Write out the passage of the text below on pronunciation mistakes and border security from "Try it out and" up to and including "least one mistake.", word for word.

• Study text:
►

Pronunciation Mistakes and Border Security

I love the English language. It’s compact, flexible, and easy to learn (at least easier than Latin languages like Spanish, French or Portuguese with all those verb conjugations). Although I’ve been learning English since I was twelve years old, I still make a significant number of pronunciation mistakes. Being married to an American makes my life much easier, and I really appreciate it when my wife corrects my pronunciation (after laughing out loud for 5 minutes, of course).

Yesterday, I started thinking that it may be possible to state that native speakers of language X typically make certain pronunciation mistakes when speaking English. More precisely, I started looking at my own mistakes and the mistakes of my fellow Brazilians. This led me to state the following conjecture:

Conjecture: When asked to say the following sentence out loud, 90% of all Brazilians who can speak English will make at least one pronunciation mistake:

“Sporting summer clothes, Jimmy Buffet was drinking his favorite lager as the road wound before driving over the Potomac river, where the scarce geese population has been massacred, when he saw his friends Graham and Craig from Akron, Ohio on his rear view mirror, wearing their hunting apparel.”

Try it out and let me know what happens! (I’m already counting myself as 1 out of 1.) UPDATE (4/17/10): 3 out of 3 Brazilians have made at least one mistake.

This little exercise made me think of using speech analysis for security purposes. Let’s say you’re screening people and you’re worried that they aren’t really from the country they claim to be from (e.g. fake passport). They could be asked to read a passage of text, which will then be analyzed by a computer program that will look for pronunciation mistakes (even tiny ones) or inconsistencies. Say, for example, that people from country X typically say word Y in a certain way and this person does not. That’s a first warning sign. If enough of these signs are caught, that may mean something (statistically speaking).

Has anyone heard of this kind of screening procedure? I’d love to read something about it. Perhaps OR can be used to help choose the main words that should go into the text passages, or to help with the speech analysis.

◄

Excerpts from a dataset:

►

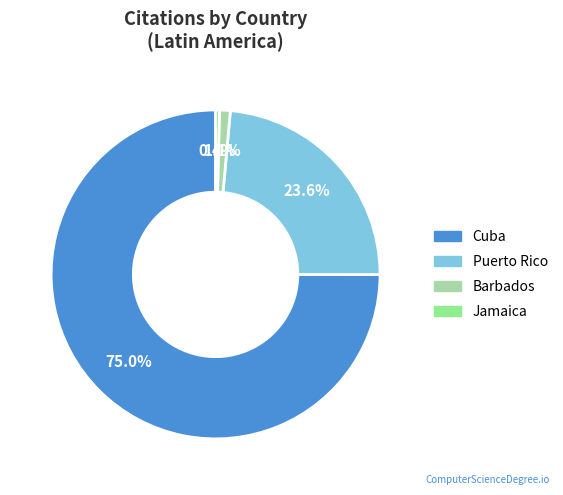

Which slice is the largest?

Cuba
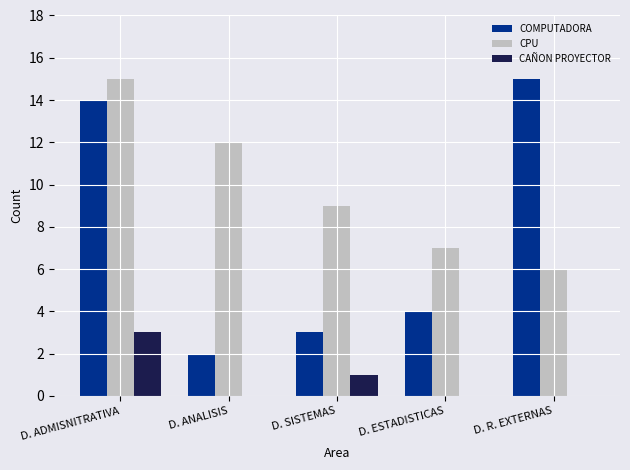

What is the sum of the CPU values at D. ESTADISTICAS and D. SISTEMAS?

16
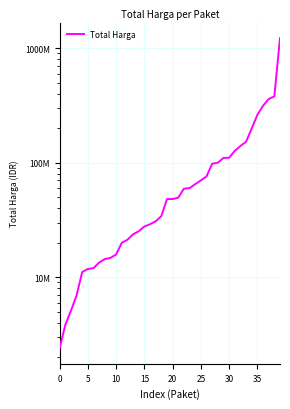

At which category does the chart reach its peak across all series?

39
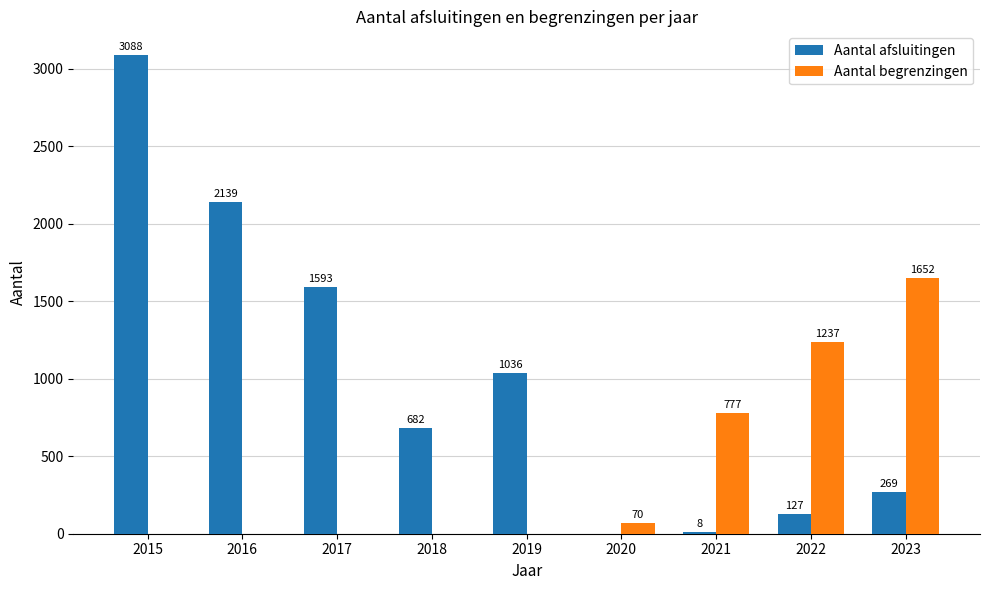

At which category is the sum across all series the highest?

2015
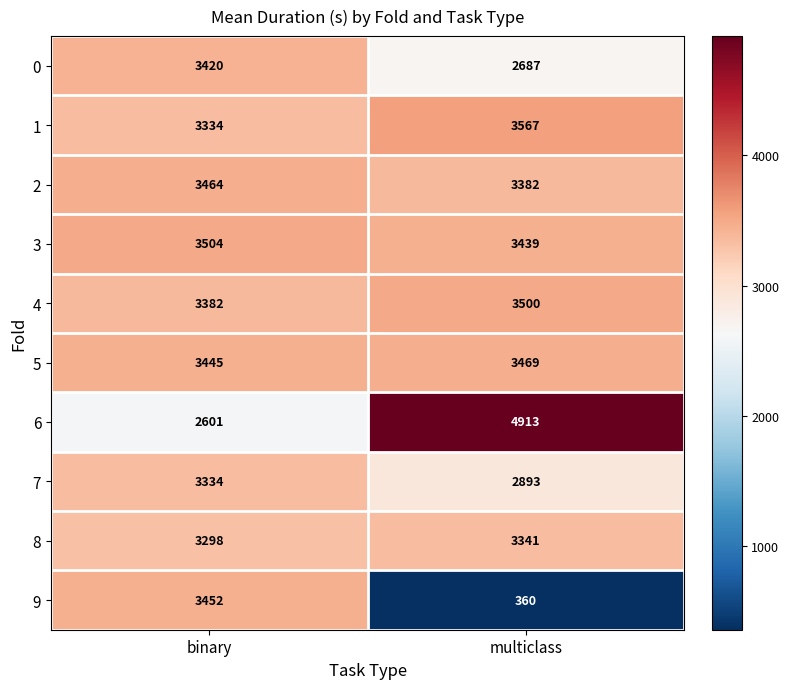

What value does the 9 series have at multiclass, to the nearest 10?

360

◄
►

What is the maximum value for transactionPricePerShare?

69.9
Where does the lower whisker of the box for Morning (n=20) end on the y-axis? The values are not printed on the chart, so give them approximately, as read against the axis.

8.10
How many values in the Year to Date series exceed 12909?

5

◄

• Your solution:
Try it out and let me know what happens! (I’m already counting myself as 1 out of 1.) UPDATE (4/17/10): 3 out of 3 Brazilians have made at least one mistake.